Finely chopped dried or fresh molokhia leaves cooked in rich chicken broth with a fragrant garlic and coriander tafaya, served over rice — Egypt's national soup.
Molokhia is Egypt's national dish and one of the oldest recorded dishes in the world — ancient Egyptians ate it, and it has remained central to Egyptian daily cooking for over three thousand years. Made from the leaves of the Corchorus plant (known as Jew's mallow or mulukhiyah), which when cooked create a glutinous, slightly viscous green soup, molokhia is cooked in rich chicken broth and finished with a tafaya — a crackling-hot infusion of garlic, coriander and sometimes dried coriander seeds fried in butter and poured over the soup for a dramatic, sizzling garlic hit. It is served over rice with pieces of chicken and a vinegar-onion sauce on the side. The slightly slimy texture that is the defining quality of molokhia is controversial outside Egypt but beloved within it.
Serves 4
Simmer whole chicken in 1.2 litres water with onion, bay leaf and salt for 45 minutes until cooked. Remove chicken, reserve broth. Shred meat, discard skin and bones.

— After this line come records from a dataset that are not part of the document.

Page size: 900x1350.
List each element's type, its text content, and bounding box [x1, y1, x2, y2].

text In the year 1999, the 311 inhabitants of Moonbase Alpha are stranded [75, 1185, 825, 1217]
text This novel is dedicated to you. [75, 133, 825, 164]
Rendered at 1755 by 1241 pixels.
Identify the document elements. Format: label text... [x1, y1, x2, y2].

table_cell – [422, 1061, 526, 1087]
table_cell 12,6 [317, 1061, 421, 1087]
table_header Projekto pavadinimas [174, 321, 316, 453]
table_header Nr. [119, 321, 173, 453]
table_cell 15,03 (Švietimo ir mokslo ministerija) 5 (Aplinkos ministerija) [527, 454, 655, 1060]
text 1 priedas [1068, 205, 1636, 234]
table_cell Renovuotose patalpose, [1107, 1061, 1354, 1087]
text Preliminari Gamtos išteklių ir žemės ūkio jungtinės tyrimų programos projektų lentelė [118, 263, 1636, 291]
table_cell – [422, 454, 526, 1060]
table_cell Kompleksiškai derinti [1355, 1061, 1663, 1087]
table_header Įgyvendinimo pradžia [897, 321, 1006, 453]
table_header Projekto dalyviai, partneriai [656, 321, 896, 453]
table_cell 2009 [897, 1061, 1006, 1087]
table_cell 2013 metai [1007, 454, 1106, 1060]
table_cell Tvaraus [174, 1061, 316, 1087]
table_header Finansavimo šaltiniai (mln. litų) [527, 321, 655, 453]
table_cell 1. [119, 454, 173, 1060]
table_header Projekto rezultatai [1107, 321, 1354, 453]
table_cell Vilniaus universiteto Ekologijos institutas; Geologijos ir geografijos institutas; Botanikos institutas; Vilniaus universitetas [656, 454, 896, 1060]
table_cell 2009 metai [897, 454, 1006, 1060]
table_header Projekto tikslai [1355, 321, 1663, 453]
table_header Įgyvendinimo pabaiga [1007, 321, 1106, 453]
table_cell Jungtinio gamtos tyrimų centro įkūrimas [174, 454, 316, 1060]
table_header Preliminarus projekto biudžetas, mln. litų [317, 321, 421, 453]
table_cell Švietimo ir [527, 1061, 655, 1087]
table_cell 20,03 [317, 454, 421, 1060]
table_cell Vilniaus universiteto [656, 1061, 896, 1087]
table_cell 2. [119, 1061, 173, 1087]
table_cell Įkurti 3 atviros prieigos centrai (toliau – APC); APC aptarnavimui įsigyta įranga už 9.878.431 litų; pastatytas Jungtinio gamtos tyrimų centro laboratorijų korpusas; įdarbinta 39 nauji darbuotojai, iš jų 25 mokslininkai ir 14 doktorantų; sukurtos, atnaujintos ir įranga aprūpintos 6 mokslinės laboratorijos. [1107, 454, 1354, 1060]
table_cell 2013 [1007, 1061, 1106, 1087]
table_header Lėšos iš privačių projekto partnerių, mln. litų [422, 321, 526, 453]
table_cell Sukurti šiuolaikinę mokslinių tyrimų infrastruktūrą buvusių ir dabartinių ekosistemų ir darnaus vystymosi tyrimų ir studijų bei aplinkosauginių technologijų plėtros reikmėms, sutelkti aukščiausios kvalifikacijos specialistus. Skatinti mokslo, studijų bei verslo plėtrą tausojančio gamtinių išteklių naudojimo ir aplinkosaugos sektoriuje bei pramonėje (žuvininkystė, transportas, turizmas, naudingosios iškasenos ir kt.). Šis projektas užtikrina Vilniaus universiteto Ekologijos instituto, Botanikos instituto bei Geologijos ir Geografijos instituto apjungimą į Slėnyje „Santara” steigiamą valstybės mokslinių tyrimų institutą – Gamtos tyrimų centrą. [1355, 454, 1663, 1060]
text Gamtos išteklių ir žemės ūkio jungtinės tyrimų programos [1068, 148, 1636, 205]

Bring 1 litre of strained broth to a boil. Add frozen or fresh molokhia. Stir and simmer for 5 minutes. The soup will become slightly viscous.
Do not boil molokhia hard — it destroys the colour and texture. A gentle simmer is sufficient.
In a small pan, melt butter over high heat until foaming. Add crushed garlic and coriander. Fry for 30 seconds until fragrant and golden. Immediately pour the sizzling tafaya into the molokhia — it will make a dramatic hiss.
Make vinegar sauce: combine diced raw onion with vinegar. Serve molokhia soup over rice, topped with shredded chicken. Offer vinegar-onion sauce on the side for each person to add to taste.
Frozen chopped molokhia is widely available in Middle Eastern stores and gives excellent results.
The tafaya (garlic infusion) must be poured in sizzling hot — this is the drama of molokhia.
Some Egyptians eat molokhia with bread (aish baladi) rather than rice.
Taste and adjust salt at the very end — flavors concentrate as liquids reduce, and a final pinch of flaky salt sharpens the whole dish.
Rabbit molokhia is the traditional Alexandrian version.
Shrimp molokhia (coastal Egypt) is lighter and faster.
Lebanese molokhia is made with whole leaves rather than finely chopped.
Vegetarian: swap the protein for roasted king oyster mushrooms, smoked tofu or cooked chickpeas — adjust seasoning slightly upward to compensate.
Refrigerate for up to 3 days. Reheat gently — do not boil.
Molokhia is one of the world's oldest recorded dishes, with references to it in ancient Egyptian texts and evidence that it was eaten by the Pharaohs. The word 'molokhia' may derive from 'food of kings' (molok = king in Arabic). It remained central to Egyptian diet across all subsequent civilisations — Coptic, Islamic, Ottoman — and is today considered Egypt's true national dish by many, representing a direct continuity with ancient Egyptian food culture.
Yes — molokhia has a naturally viscous, slightly slimy texture when cooked, similar to okra. This is considered the desirable quality, not a defect. If the texture bothers you, cook it longer to reduce the viscosity.
Yes — most of the components can be prepared up to a day in advance and refrigerated separately. Reheat gently and assemble just before serving so textures stay distinct.
Stay close to the role each ingredient plays: swap aromatics for similar ones (shallot for onion, lime for lemon), and keep the fat-acid-salt balance intact. Spice blends can usually be approximated with what's in the cupboard.
Authenticity sits on a spectrum — what matters more is honoring the technique and balance of flavors. If the dish tastes harmonious and respects how cooks in its home region would build it, you're on solid ground.